Keywords

1 Introduction

Medical images acquired at different time points, or originating from different scanners, need to be brought into spatial alignment to assess complementary structural and/or functional information. This process is called image registration and is one of the fundamental medical image analysis procedures [23]. Deformable image registration is particularly important for lung applications where, for example, the different breath-hold levels need to be compensated in the acquired images. Single-modality lung registration, especially Computed Tomography (CT)-CT registration, has been widely studied [4, 17] and dedicated image registration methods have been proposed [7, 10, 11, 25, 28].

While CT-CT lung image registration is a non-trivial task, mainly because of sliding motion between the surfaces of the lungs, the ribcage, and diaphragm [18, 22], multi-modal lung image registration is even more challenging due to more complex deformations and directly incomparable intensities between the acquired scans. Registration between proton density Magnetic Resonance Imaging (pMRI) and CT is one such example, where the difficulty stems from the low proton density in the lungs and susceptibility to acquisition artifacts caused by the interfaces between air and lung tissue. Such registration, however, plays an important role in the analysis of hyperpolarized Xenon MRI (XeMRI) [2]. XeMRI, due to its non-ionizing nature, has received substantial attention in the field for imaging ventilation, perfusion, and gas transfer in the lungs [16]. As XeMRI does not provide structural information, its correspondences to the patient anatomy rely on pMRI, which is acquired during the same imaging session but not within the same breath-hold. Even though patients are provided with bags containing 1l of gas for both image acquisitions, due to different properties of air and xenon, as well as individual breathing patterns, the images might be acquired at different levels of lung inflation. It is not, therefore, straightforward to directly map XeMRI to diagnostic lung CT, for instance in the case of patients undergoing radiotherapy treatment. An intermediate registration between pMRI and CT is needed to find this mapping, as shown in Fig. 1. This registration becomes particularly challenging for a number of reasons, including the lower spatial resolution of pMRI compared with CT, the limited information from lung tissue in pMRI due to its low proton density, and the presence of susceptibility artifacts. For these reasons, the registration can easily result in under or over-estimation of deformations inside the lungs.

Fig. 1.
figure 1

To bring XeMRI into alignment with CT, we compose two transformations: transformation T\(_1\) that compensates for a possible initial misalignment between XeMRI and pMRI, and transformation T\(_2\) estimated based on registration between pMRI and CT. The dedicated framework addressing this problem is the main contribution of this work.

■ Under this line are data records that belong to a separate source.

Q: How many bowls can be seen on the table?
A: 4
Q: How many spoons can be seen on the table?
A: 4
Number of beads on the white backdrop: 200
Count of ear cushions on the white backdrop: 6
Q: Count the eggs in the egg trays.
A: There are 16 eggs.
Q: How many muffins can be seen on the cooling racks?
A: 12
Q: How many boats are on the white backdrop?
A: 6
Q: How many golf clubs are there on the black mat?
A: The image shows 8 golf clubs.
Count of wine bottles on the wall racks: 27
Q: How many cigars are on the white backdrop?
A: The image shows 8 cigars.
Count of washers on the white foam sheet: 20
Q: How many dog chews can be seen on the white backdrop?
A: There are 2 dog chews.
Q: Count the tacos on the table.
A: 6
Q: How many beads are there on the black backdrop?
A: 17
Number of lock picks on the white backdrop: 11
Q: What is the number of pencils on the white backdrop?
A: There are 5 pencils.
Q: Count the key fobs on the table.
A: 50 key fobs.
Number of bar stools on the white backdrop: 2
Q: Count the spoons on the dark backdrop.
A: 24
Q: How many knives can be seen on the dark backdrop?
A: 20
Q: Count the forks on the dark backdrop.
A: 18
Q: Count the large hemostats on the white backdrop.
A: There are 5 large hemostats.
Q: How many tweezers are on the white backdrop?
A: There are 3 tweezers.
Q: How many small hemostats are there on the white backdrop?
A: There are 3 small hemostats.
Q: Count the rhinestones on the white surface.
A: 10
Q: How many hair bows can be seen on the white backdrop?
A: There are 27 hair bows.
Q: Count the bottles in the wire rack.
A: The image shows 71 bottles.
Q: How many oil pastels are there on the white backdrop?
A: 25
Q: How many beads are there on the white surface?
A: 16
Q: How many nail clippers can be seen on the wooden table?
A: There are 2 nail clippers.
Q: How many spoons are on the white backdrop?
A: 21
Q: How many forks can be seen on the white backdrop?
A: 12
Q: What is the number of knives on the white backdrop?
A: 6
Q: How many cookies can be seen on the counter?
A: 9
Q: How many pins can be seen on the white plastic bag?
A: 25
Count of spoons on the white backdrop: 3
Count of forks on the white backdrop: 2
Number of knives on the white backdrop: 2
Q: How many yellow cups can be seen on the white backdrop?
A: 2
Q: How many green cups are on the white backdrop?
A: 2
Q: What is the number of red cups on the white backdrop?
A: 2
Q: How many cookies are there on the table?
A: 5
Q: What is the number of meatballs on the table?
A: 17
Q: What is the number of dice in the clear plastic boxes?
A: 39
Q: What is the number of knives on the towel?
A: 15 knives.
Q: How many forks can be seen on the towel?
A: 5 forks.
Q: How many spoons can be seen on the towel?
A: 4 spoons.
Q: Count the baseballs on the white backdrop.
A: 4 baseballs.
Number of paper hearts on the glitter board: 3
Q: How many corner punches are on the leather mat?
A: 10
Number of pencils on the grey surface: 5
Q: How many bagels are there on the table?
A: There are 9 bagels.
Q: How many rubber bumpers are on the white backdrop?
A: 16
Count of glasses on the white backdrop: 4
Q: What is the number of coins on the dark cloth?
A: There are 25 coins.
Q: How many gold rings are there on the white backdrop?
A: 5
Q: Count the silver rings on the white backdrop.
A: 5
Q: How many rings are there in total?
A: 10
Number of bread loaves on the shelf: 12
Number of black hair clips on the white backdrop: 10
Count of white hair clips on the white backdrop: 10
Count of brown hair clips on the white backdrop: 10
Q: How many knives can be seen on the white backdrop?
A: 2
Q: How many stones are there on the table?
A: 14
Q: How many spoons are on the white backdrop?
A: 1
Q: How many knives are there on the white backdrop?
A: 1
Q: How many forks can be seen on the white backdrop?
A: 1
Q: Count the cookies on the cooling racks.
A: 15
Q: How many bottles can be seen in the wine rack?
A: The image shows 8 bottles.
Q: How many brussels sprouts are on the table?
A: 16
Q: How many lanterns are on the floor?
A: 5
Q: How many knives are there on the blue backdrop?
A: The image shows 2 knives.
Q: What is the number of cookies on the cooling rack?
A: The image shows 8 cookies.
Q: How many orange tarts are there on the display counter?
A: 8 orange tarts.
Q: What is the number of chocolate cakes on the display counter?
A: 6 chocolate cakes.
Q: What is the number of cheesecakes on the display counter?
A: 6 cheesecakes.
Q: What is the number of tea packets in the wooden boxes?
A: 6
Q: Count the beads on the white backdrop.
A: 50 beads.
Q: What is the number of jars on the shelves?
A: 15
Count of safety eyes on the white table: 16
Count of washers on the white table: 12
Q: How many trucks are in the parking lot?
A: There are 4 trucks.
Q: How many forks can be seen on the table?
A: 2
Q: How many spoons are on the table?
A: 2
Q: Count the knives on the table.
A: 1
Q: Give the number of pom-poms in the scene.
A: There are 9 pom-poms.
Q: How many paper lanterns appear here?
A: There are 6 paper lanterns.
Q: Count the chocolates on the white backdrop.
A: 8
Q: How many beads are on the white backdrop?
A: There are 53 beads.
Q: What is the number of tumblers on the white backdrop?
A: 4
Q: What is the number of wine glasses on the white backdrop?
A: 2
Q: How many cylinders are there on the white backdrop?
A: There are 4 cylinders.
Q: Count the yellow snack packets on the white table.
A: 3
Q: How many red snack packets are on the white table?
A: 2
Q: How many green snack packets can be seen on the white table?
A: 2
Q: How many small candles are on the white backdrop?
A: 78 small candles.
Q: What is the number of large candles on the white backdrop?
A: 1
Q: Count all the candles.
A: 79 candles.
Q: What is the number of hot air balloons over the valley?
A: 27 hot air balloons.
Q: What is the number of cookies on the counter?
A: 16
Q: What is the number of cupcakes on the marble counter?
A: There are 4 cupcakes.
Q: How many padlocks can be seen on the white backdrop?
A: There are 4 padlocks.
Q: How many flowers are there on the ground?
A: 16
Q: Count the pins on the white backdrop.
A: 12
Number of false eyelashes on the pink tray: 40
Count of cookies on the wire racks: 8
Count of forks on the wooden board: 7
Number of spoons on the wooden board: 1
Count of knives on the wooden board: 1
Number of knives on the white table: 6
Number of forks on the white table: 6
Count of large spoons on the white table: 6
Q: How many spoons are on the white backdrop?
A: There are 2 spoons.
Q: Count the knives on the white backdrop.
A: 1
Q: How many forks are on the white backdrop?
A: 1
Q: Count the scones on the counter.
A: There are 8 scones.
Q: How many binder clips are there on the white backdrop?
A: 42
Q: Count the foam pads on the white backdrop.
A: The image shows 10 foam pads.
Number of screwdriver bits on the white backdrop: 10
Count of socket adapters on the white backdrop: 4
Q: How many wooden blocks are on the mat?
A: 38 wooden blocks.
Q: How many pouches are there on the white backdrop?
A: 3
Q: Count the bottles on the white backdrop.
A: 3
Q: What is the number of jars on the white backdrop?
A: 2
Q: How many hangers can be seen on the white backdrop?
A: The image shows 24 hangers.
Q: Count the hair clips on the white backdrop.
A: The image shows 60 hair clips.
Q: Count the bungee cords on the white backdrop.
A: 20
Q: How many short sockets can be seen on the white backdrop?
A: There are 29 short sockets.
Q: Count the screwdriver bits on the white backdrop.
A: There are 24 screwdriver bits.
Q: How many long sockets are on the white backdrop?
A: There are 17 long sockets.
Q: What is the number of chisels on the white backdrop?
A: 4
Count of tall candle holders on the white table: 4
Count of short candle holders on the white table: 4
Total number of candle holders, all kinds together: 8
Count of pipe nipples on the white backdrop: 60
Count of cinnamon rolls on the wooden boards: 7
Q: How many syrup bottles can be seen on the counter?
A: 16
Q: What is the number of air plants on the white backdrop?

An alternative approach for this problem might be the application of lung motion models [15]. For instance, a statistical motion model based on deformations estimated from 4DCT was proposed in [5]. The individual motion models estimated for each subject from the dataset have been co-registered to an average shape and intensity model was generated from reference frames from 4DCT. This resulted in a development of an average inter-subject model. In [13], after estimating the deformations from 4DCT, the surface point distribution model of the shape of the lungs was constructed. After applying Principal Component Analysis (PCA) to reduce the dimensionality, the statistical model between the estimated deformations and point-based shape variations was calculated. Similar approach has been presented in [29], with the diaphragm position used as a surrogate of the motion to control the model. To create a lung motion model, Finite Element Analysis (FEA) could be also used, such as in [9], where a patient-specific bio-mechanical model has been proposed for lung CT registration. However, to achieve satisfying accuracy the FEA model-based method requires an additional registration. All of the aforementioned methods have been applied to CT-to-CT registration problem. In the case of pMRI-to-CT registration, the task may be even more challenging due to the low out-of-plane spatial resolution of pMRI and lack of direct intensity correspondences.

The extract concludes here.